Captivate 5 has a little trick to stop this happening. It calls the saveProperties() template method before it enters the Properties Dialog, in the hopes that this would give it suitable ‘default’ properties. In WidgetFactory 5.1 however, that call never happens.
You can however provide your widget with default properties to work off by implementing the Widget King Widget Properties Method.
Note that although Captivate 5 has this ‘fix’, Captivate 4 does not. If you do not account for the circumstance that your widget has no properties to update the interface with, then your widget will not work in Captivate 4.
This issue will be fixed in the next version of WidgetFactory.
Thanks for the reply Tristan, looking forward to the next release of WidgetFactory!
Hi Tristan.
First of all, thank you SO much for posting this. I have already created my own question widgets and am very excited about the endless customization possibilities!
In testing my widget functionality, I have run across a small oddity that I’m not sure how to fix.

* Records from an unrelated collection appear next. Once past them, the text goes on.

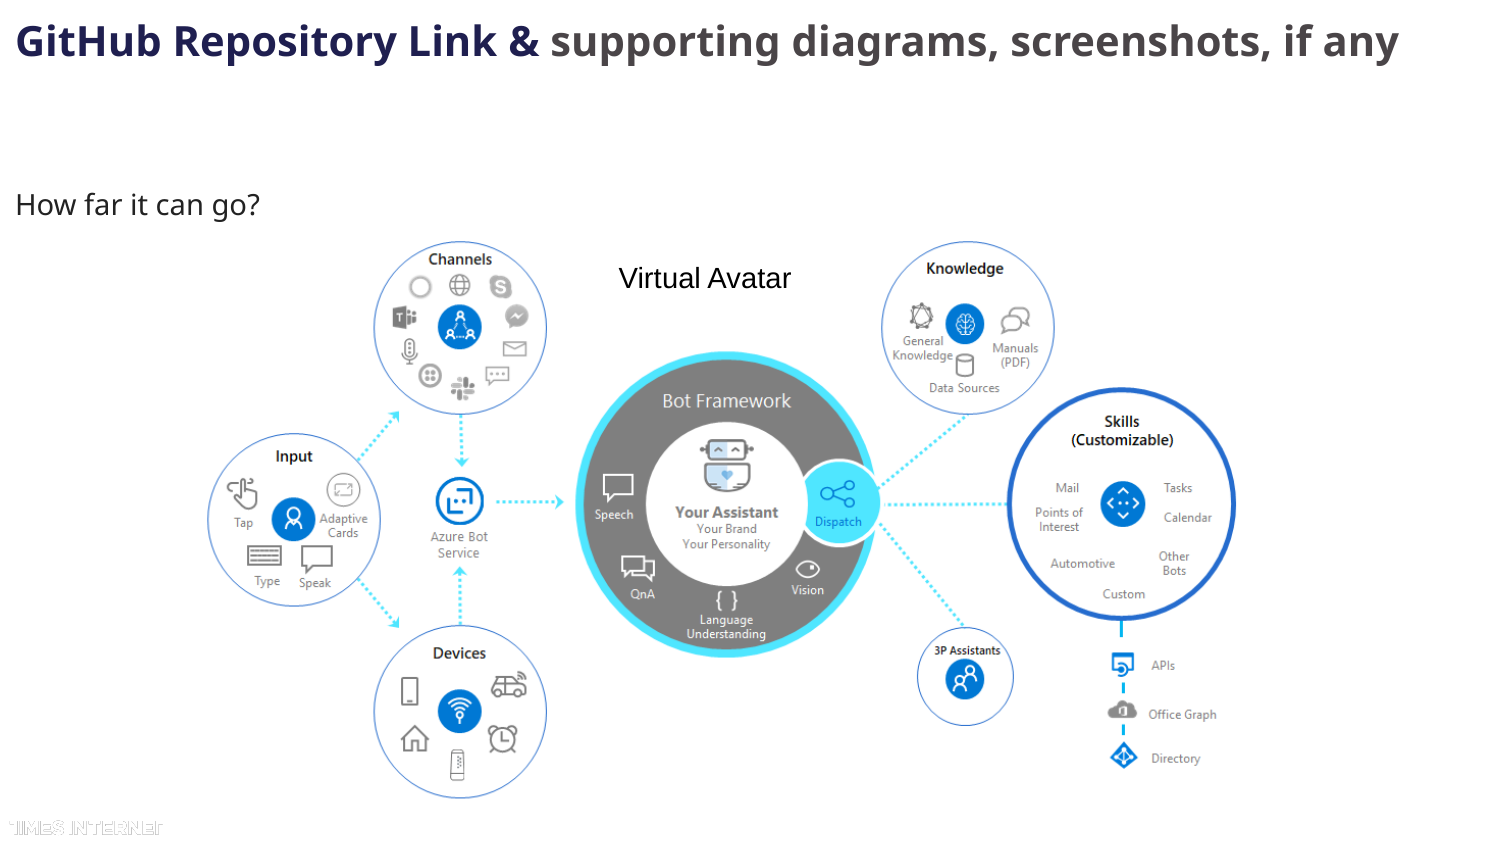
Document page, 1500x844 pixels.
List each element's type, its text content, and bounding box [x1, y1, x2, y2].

text_box GitHub Repository Link & supporting diagrams, screenshots, if any [0, 0, 1500, 80]
picture [8, 818, 164, 837]
text_box How far it can go? [0, 171, 1376, 237]
picture [83, 236, 1389, 811]
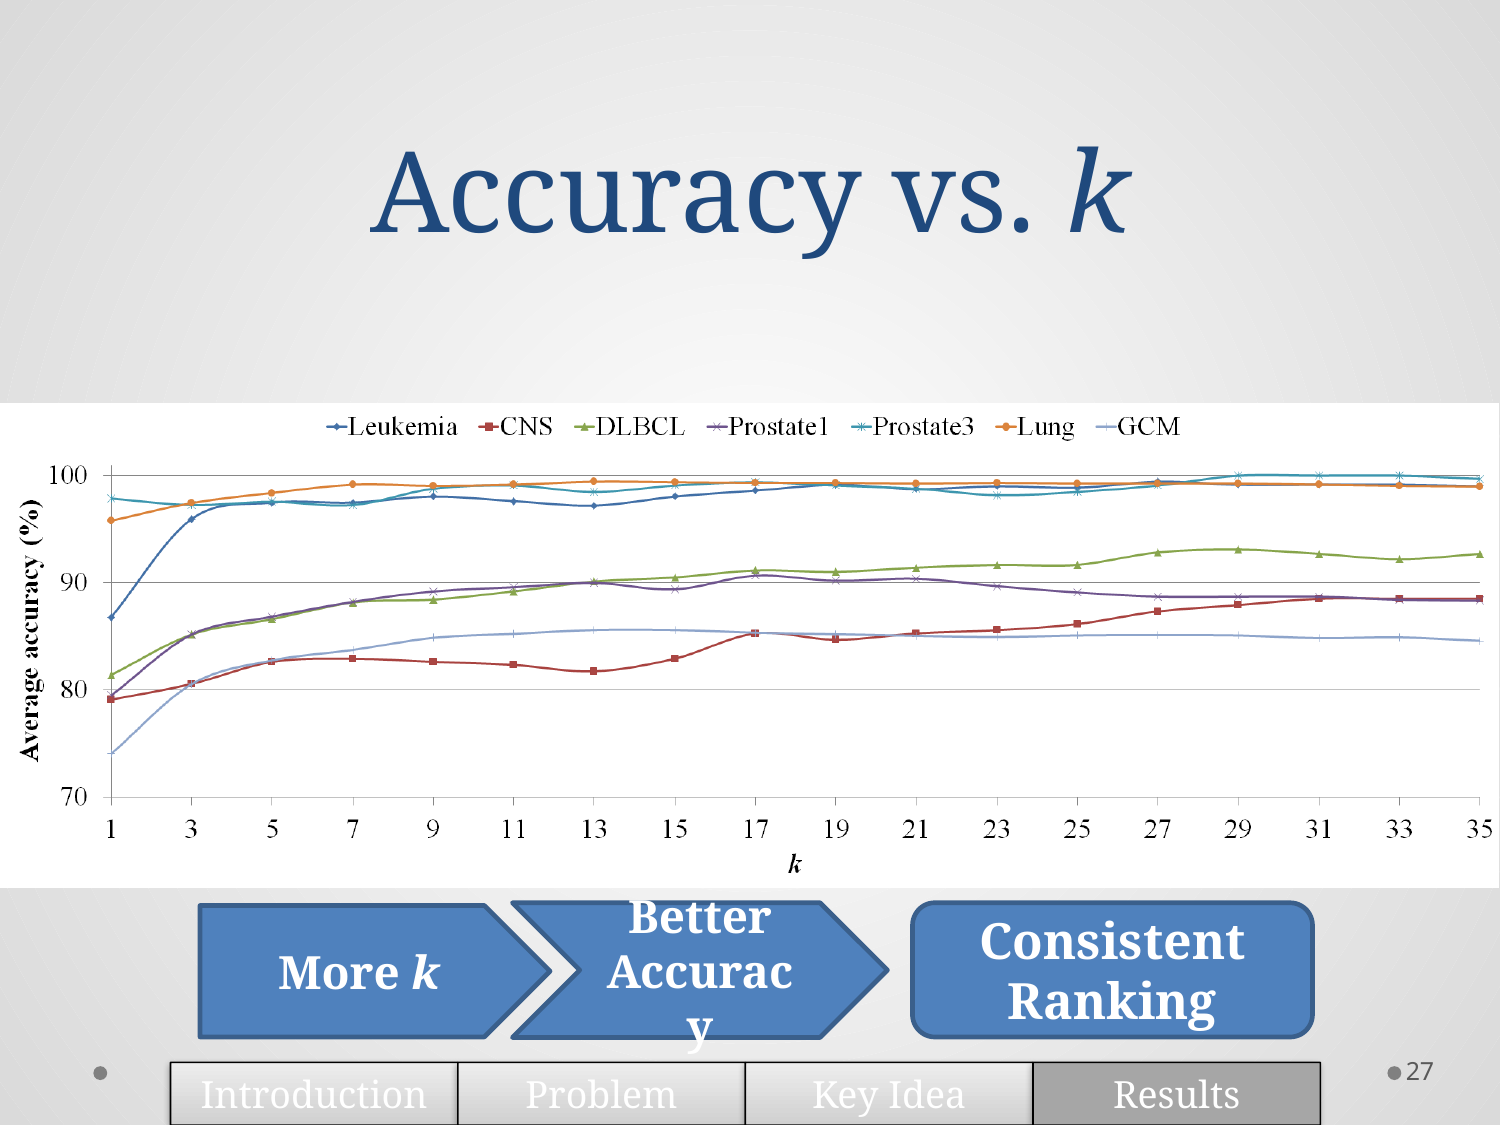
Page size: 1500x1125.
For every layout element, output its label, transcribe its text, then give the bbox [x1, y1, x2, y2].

text_box More k [197, 903, 553, 1040]
text_box Consistent Ranking [910, 900, 1315, 1040]
text_box Results [1032, 1061, 1322, 1125]
text_box Key Idea [744, 1061, 1031, 1125]
text_box Problem [457, 1061, 744, 1125]
title Accuracy vs. k [75, 0, 1425, 263]
text_box Better Accuracy [510, 900, 890, 1040]
slide_number 27 [1401, 1042, 1494, 1103]
text_box Introduction [169, 1061, 456, 1125]
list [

I have a CP slide which contains my question widget on slide 1. I have a second slide with a standard CP multiple choice question slide on slide 2. When a user skips slide 1 and then goes back to complete slide 1, the review feedback always has the “You did not answer this question completely” (which is the default feedback that I didn’t change) even if the user hits the back button and answers the question correctly. The score is calculated correctly on the quiz review slide and the question is recorded as
I did download the CPXray widget and Monster Debugger. I found that the isQuestionSkipped property is set to true even after the user has gone back and hit the submit button. It seems as if the standard question slide (on slide 2) the isQuestionSkipped property is set to false again if the user hits the submit button.
In Monster Debugger, if I manually change the isQuestionSkipped property, it works as expected.
Long story short, how do I modify the isQuestionSkipped property in my widget?
Hi Rob,
I’m having trouble finding this ‘isQuestionSkipped’ property. Can you tell me what version of Captivate you’re using and whereabouts in the Captivate Movie you found it?
Tristan,
Hi Tristan,
I am using Captivate version 5.5.
The “isQuestionSkipped” property appears to be attached to each question slide. In Monster Debugger, the path I follow in the Application panel is rdQSlide > _question (Object). When I highlight the _question(Object) in the Application panel, “isQuestionSkipped” appears in the Properties panel and returns either a true or false value.
Thank you in advance for your assistance!
Okay I’ve found ‘isQuestionSkipped’. The good news is that you can change it. The bad news is that the isQuestionSkipped property has been removed in Captivate 6, so you’ll have to find some other work around for that version.
If your widget is placed on the Question slide, then it can access the isQuestionSkipped from runtime mode like so:
widgetSlide._question.questionSkipped = false;
However, before executing the above code, it would probably be a good idea to check if ‘_question’ and ‘_questionSkipped’ exist on the slide you’re trying to access them on. So ideally your code would look something like this:
if (widgetSlide.hasOwnProperty(‘_question’)) {
if (widgetSlide._question.hasOwnProperty(‘questionSkipped’) {
widgetSlide._question.questionSkipped = false;
}
}
Give that a go.
Works like a charm! Thank you so much!